[[ DATASET EXTRACT, beginning ]]
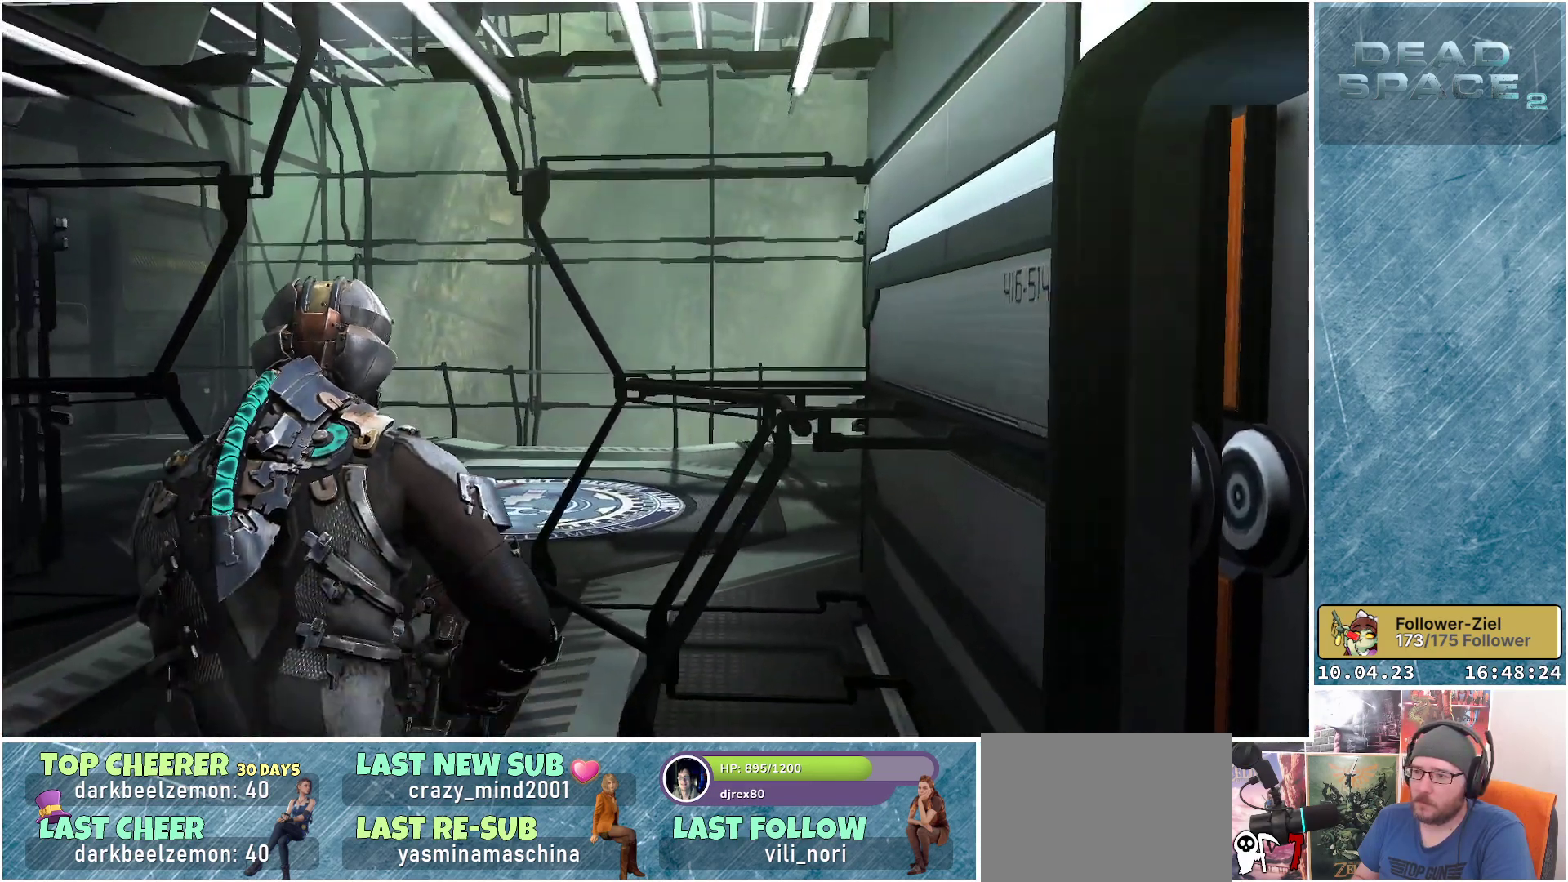
{"buttons": [], "left_stick": "center", "right_stick": "center", "events": [[167, "left_stick", "center"]]}
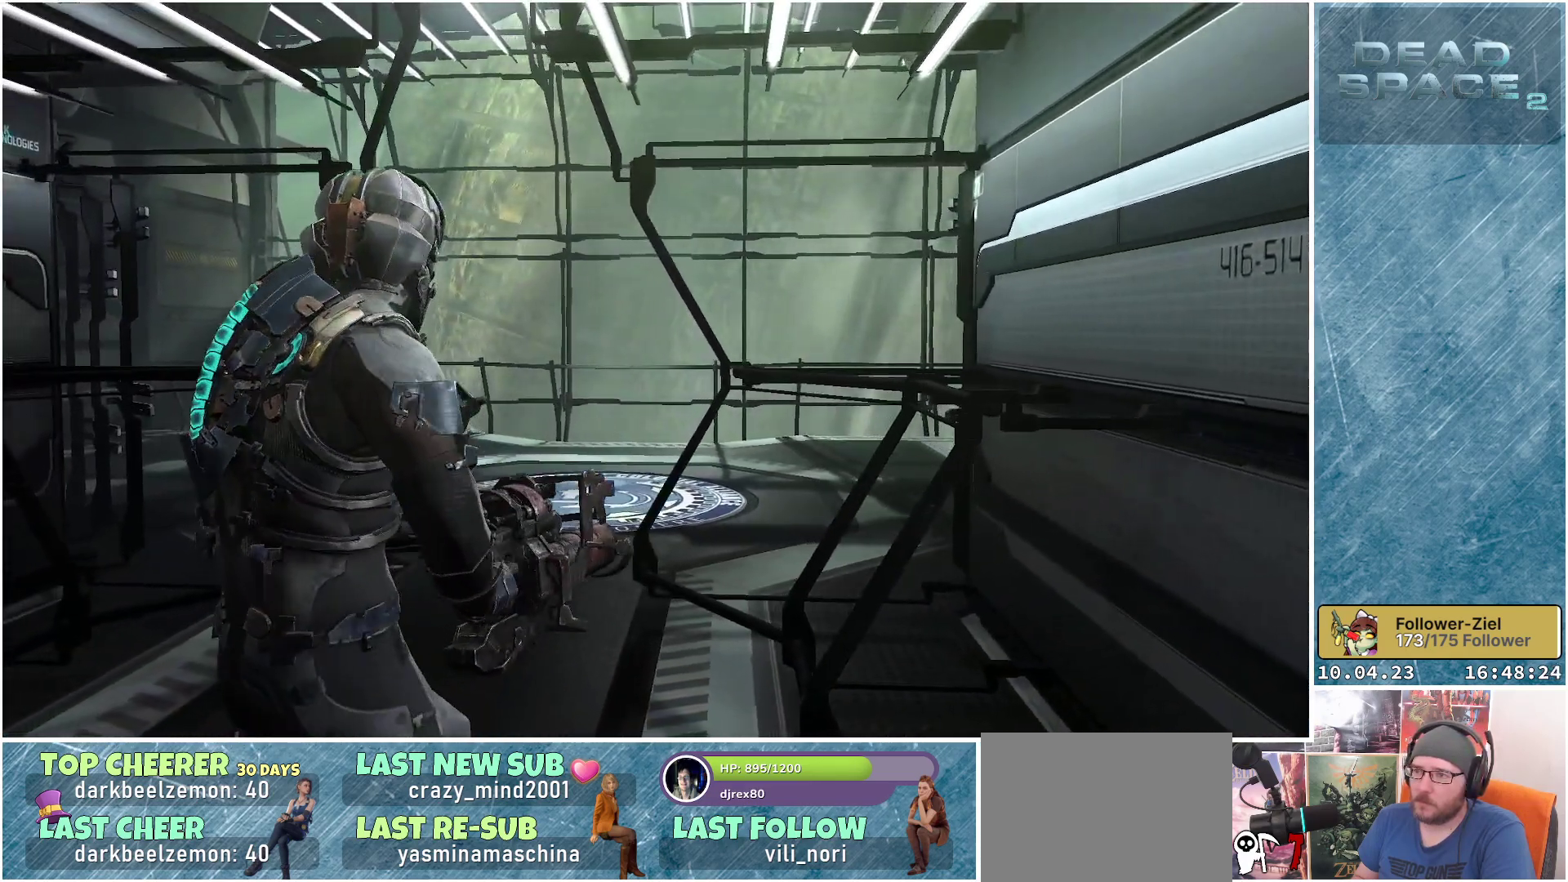
{"buttons": [], "left_stick": "center", "right_stick": "up", "events": [[33, "right_stick", "up"]]}
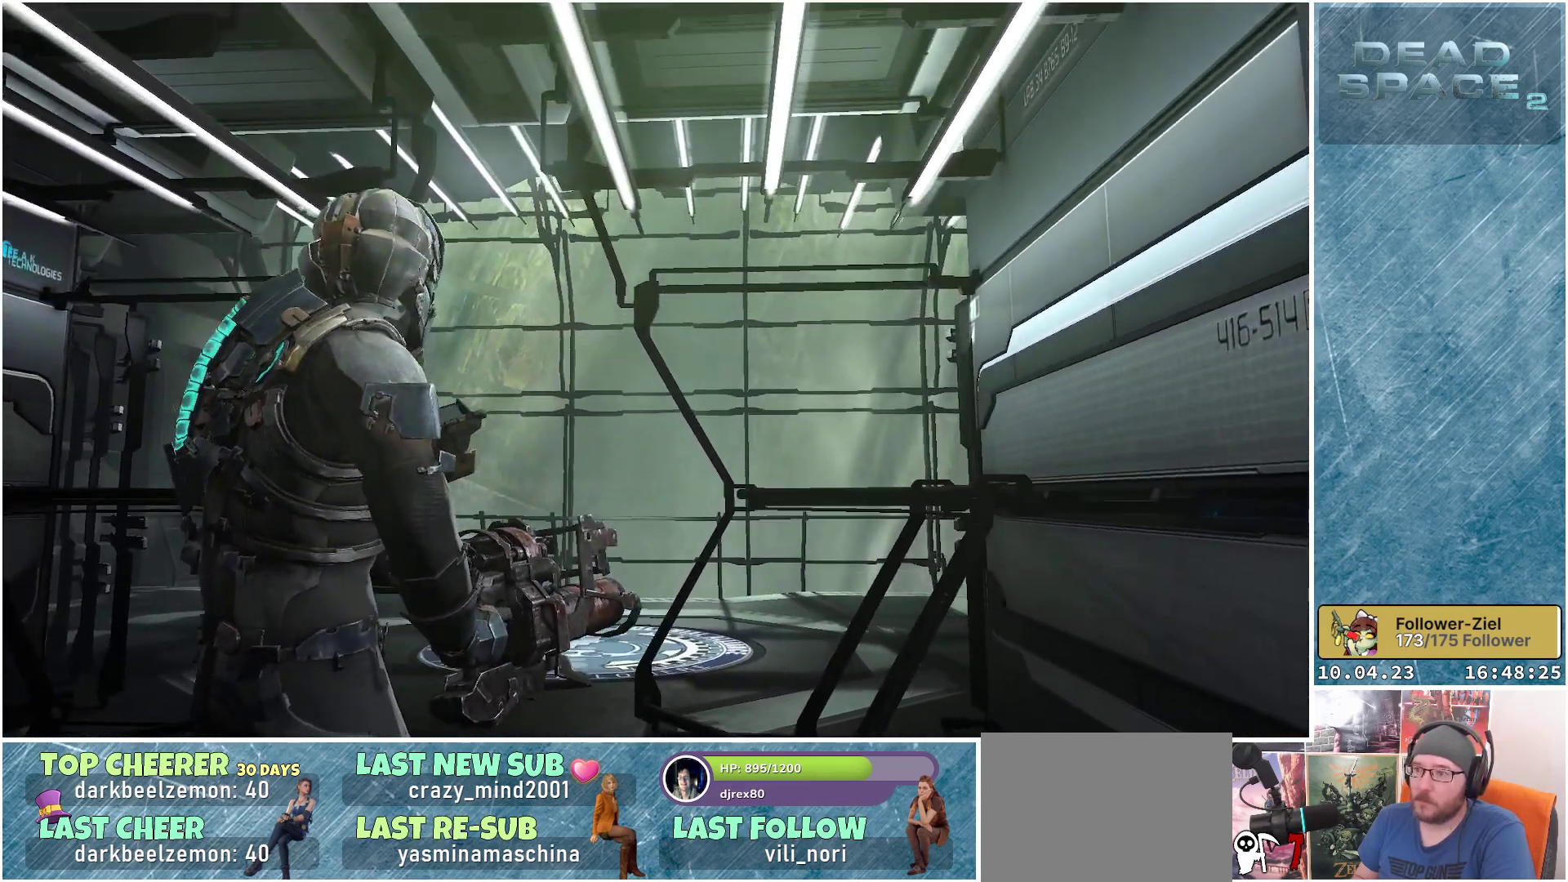
{"buttons": [], "left_stick": "up-left", "right_stick": "center", "events": [[167, "right_stick", "center"], [317, "left_stick", "up-left"]]}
[[ DATASET EXTRACT, end ]]
### EXERCISE REQUIREMENTS
Return the material word for word. Pictures are not part of the copy.

### SOLVED EXERCISE
{"buttons": [], "left_stick": "center", "right_stick": "center", "events": [[167, "left_stick", "center"]]}
{"buttons": [], "left_stick": "center", "right_stick": "up", "events": [[33, "right_stick", "up"]]}
{"buttons": [], "left_stick": "up-left", "right_stick": "center", "events": [[167, "right_stick", "center"], [317, "left_stick", "up-left"]]}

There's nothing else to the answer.